Упрямство этой расы давно вошло в легенды мира, потому спорить с Гурруном никто не решался. Зато его неожиданно поддержал варвар:

— Может, ты и прав, — задумчиво потёр он подбородок, — все беды откуда-то берутся в начале. Пусть даже и этот кто-то может казаться изначально ни при чём, — он выразительно посмотрел на жующего властелина. Киоми поджала губы, проследив взгляд Ветриса. Дварф тоже призадумался, и смотрящих на Морстена стало на одного больше. Остальные жрицы и долинцы, постепенно присоединившиеся к молчаливому обвинению, уставились на него все вместе.

— Не думаю, что он бы был причастен к такому, — поразмыслив, высказалась Лаитан. — Зачем тогда было бы помогать? Идти с нами? Рисковать?
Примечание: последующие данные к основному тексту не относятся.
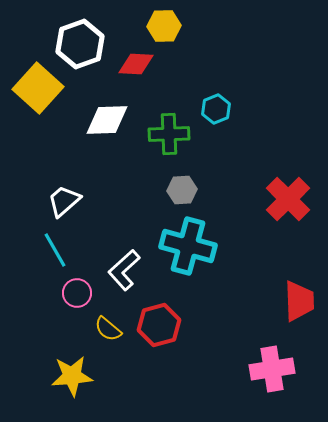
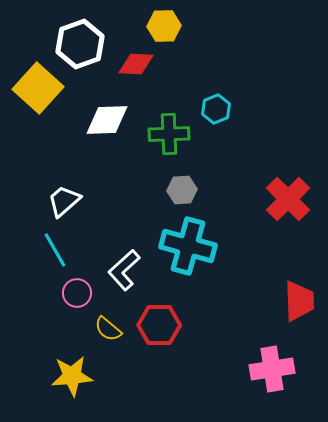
red hexagon: rotated 15 degrees clockwise
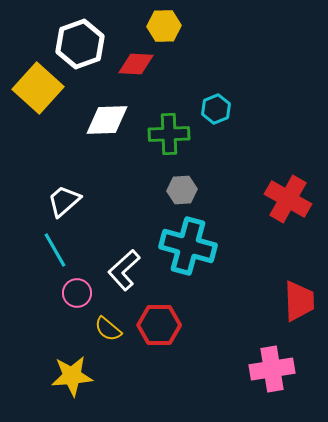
red cross: rotated 15 degrees counterclockwise
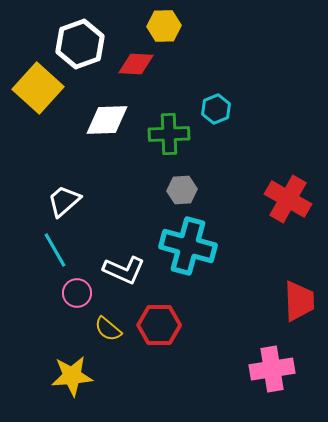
white L-shape: rotated 114 degrees counterclockwise
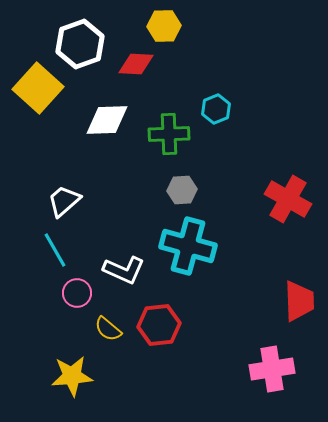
red hexagon: rotated 6 degrees counterclockwise
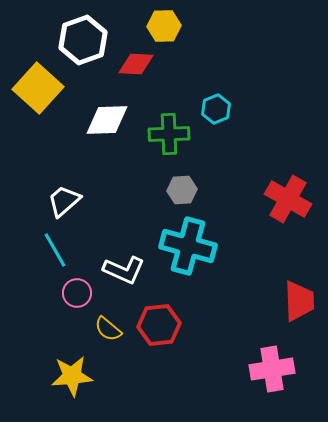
white hexagon: moved 3 px right, 4 px up
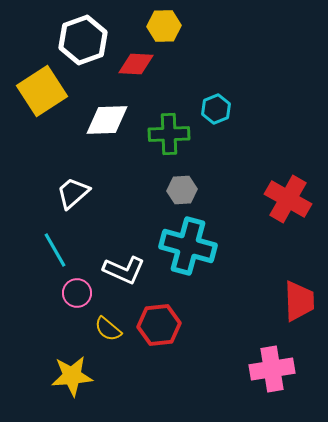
yellow square: moved 4 px right, 3 px down; rotated 15 degrees clockwise
white trapezoid: moved 9 px right, 8 px up
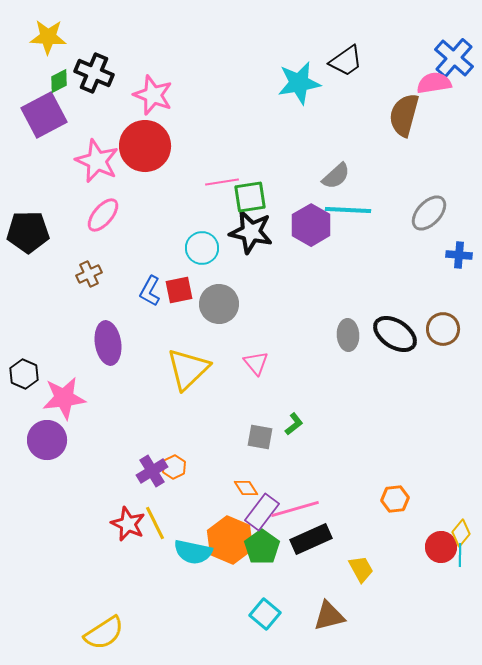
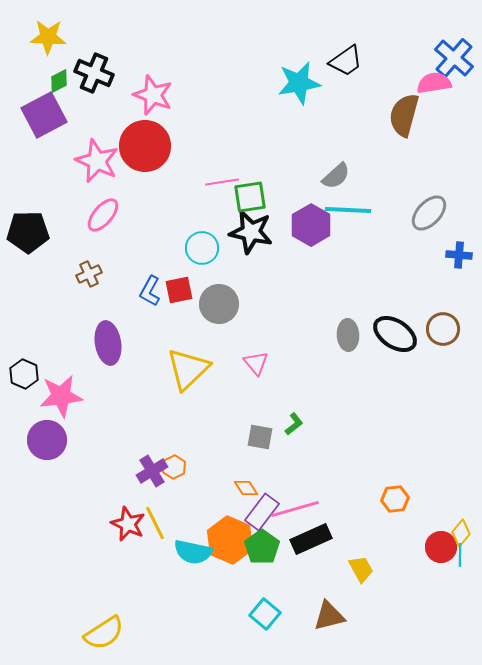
pink star at (64, 398): moved 3 px left, 2 px up
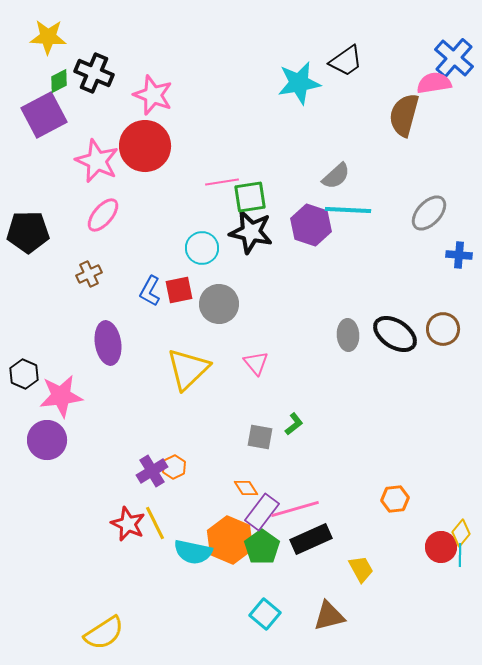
purple hexagon at (311, 225): rotated 12 degrees counterclockwise
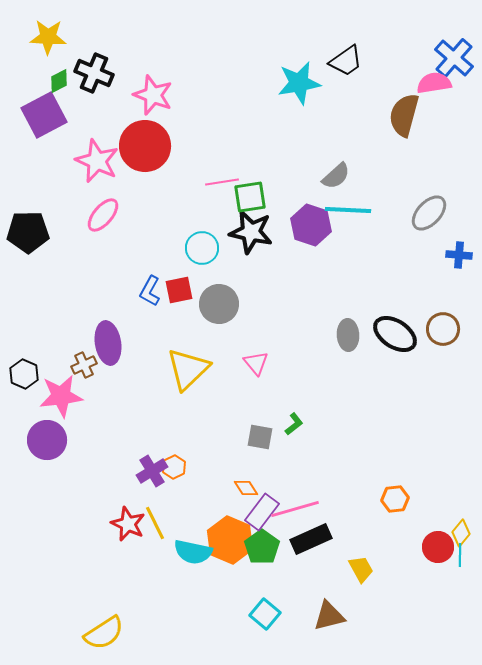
brown cross at (89, 274): moved 5 px left, 91 px down
red circle at (441, 547): moved 3 px left
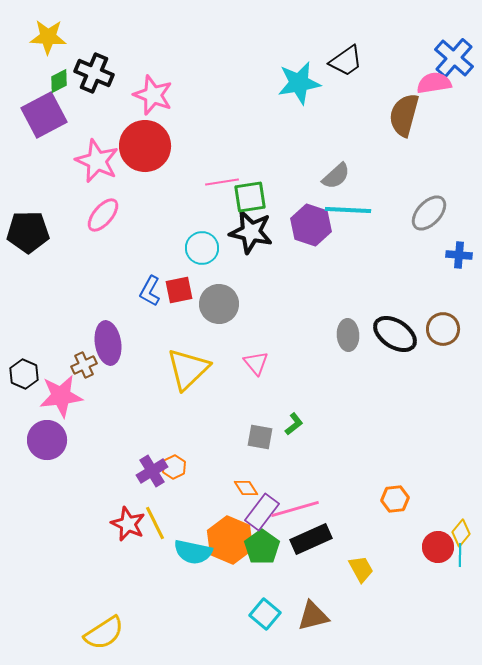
brown triangle at (329, 616): moved 16 px left
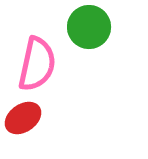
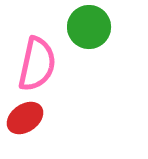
red ellipse: moved 2 px right
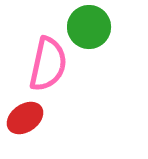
pink semicircle: moved 11 px right
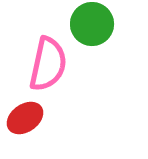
green circle: moved 3 px right, 3 px up
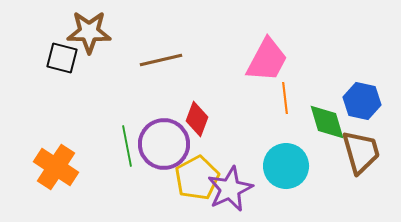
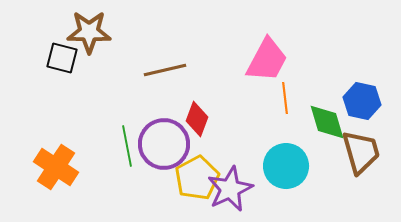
brown line: moved 4 px right, 10 px down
— Это чем же он интересно таким рисковал? — проворчала её служанка, пытаясь испепелить взглядом Морстена. Впрочем, с тем же успехом она могла бы попытаться расплавить ледник дыханием.

— Он был ранен, — кивнула Лаитан, от чего тонкие браслеты на её запястьях мелодично звякнули.

— Не смертельно, — фыркнула Киоми. — Да и неужели ты, мать матерей, Мастер Мастеров, Медноликая Лаитан, действительно думаешь, что властелина самого Замка можно убить ядом или стрелой?

Лаитан не ответила. Она видела Морстена на поле боя, видела его после, видела шамана и все это не вязалось с тем, что он пытался смотреться совершенно неубиваемым.

— Чума поражает даже Мастеров, Киоми, — напомнила ей в ответ Лаитан, — хотя они устойчивы ко всем известным хворям. Даже к наведённым.

— Вотименно! — подпрыгнула Киоми на месте, от чего ее тугие черные косы хлестнули по плечам сидящего рядом Ветриса. — А его слуги, как и он, пока не несли потерь!